This historical experience introduces policy question 9: How can technical assistance be provided more effectively for existing affordable cooperatives and for the development of new affordable cooperatives?

Most residents of affordable cooperatives do not have the professional skills or experience to run their co-ops completely on their own, and frequently need outside technical assistance. The National Association of Housing Cooperatives, the Institute for Community Economics, and some of the regional associations and local nonprofits provide some technical assistance for the development of housing cooperatives, but in the contemporary affordable housing environment their resources are limited, Their effectiveness also is restrained by the limitations on voluntary membership organizations discussed above. On the other hand, the Vermont model of a secondary co-op is very effective for resolving these problems. Member co-ops pay sufficient dues, and the federation has successfully intervened in the affairs of troubled member co-ops.

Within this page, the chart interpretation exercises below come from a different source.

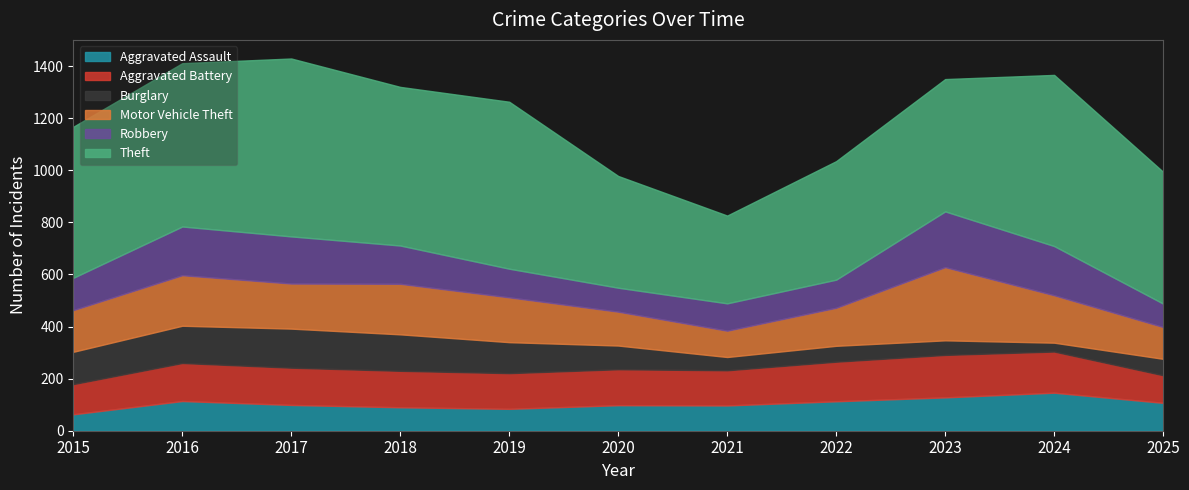

At which category does Aggravated Battery reach its first local peak?

2016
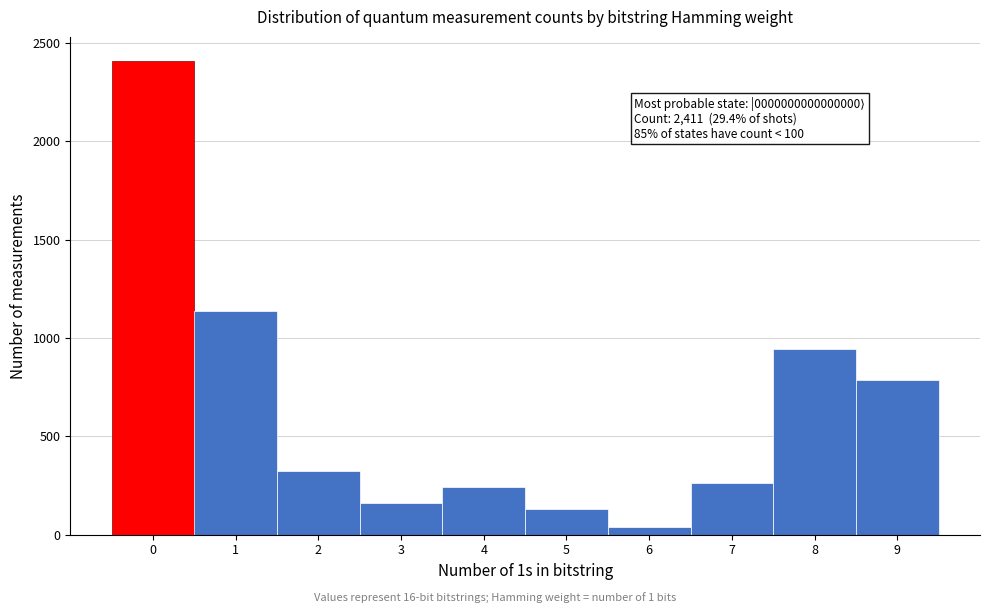

Over which range of the x-axis is the bar tallest?

-0.5 to 0.5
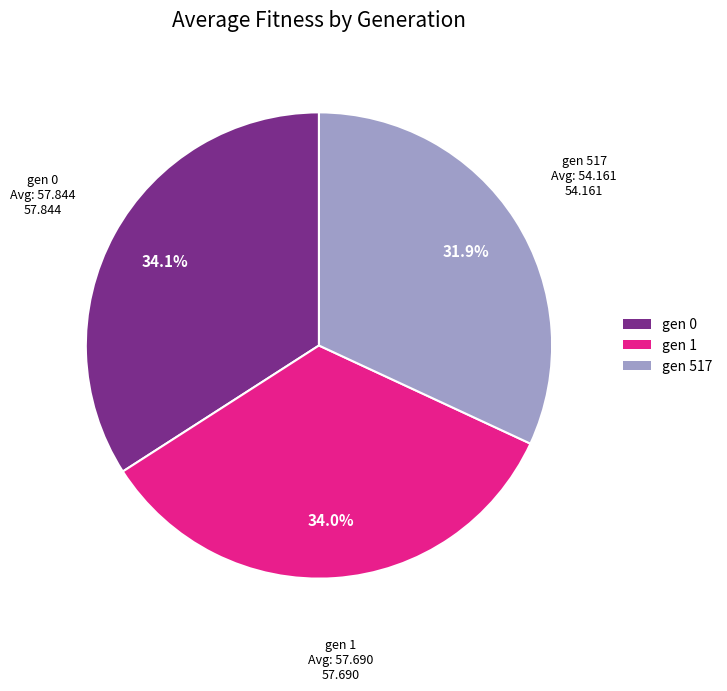

To the nearest percent, what portion does gen 0 represent?

34%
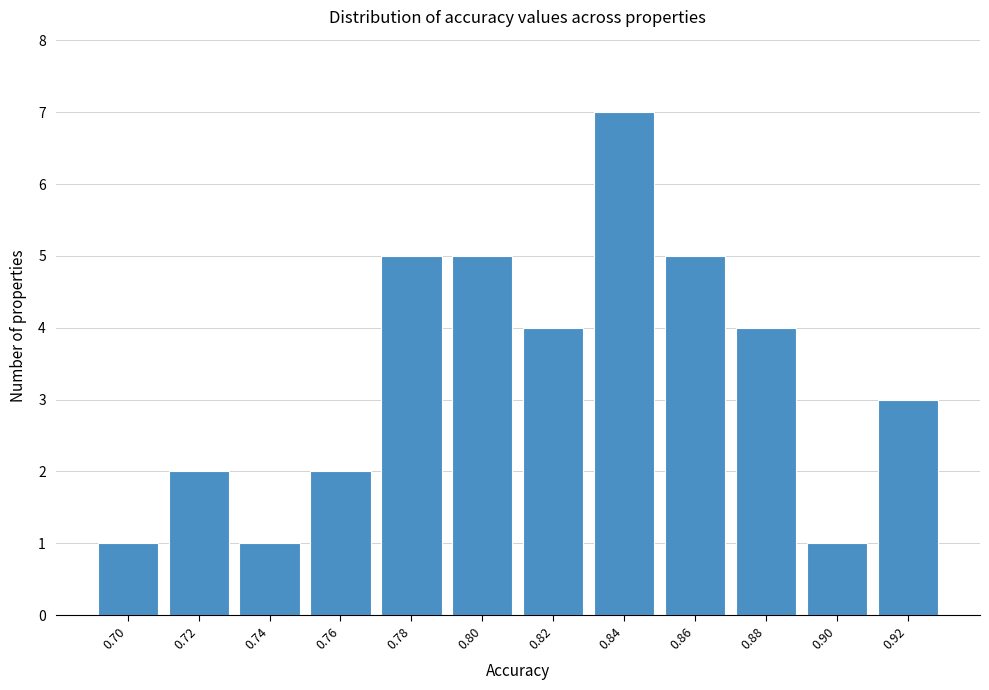

Reading right to left, list all the values displayed in this chart.

0.92=3	0.90=1	0.88=4	0.86=5	0.84=7	0.82=4	0.80=5	0.78=5	0.76=2	0.74=1	0.72=2	0.70=1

Finally, the National Cooperative Bank in Washington, D.C., and the Institute for Community Economics based in Springfield, Massachusetts, provide some technical assistance for the development of co-ops, but again funding is limited.

IX

Summary and Conclusions

THIS BRIEF HISTORY of the affordable cooperative housing movement in the United States is a case study of an alternative affordable housing movement. The affordable cooperative housing movement started with the pooling of funds by ethnic groups, and with the availability of financing from union pension funds in the 1920s and then again in the 1950s. With the weakening of these institutions in the 1960s through the 1980s, cooperatives had to rely on public subsidy programs as the major source of funds. Affordable housing advocates did succeed in obtaining federal funding for low-income, but not for moderate-income housing during the "War on Poverty" of the 1960s. By the 1980s, however, the emphasis on private market solutions to our nation's affordable housing problems resulted in the virtual end of federal direct funding for the supply of all low-income housing, including co-ops. In the 1980s, local nonprofits used grass roots organizing and ad hoc packages of funding to sustain the development of the next ge neration of affordable housing cooperatives. In the 1990s, funds for nonprofit housing from state and local governments, as well as from federal community block grants, are being cut. As a result, the pace of the development for all affordable housing including cooperatives has been reduced to its lowest level since the 1950s.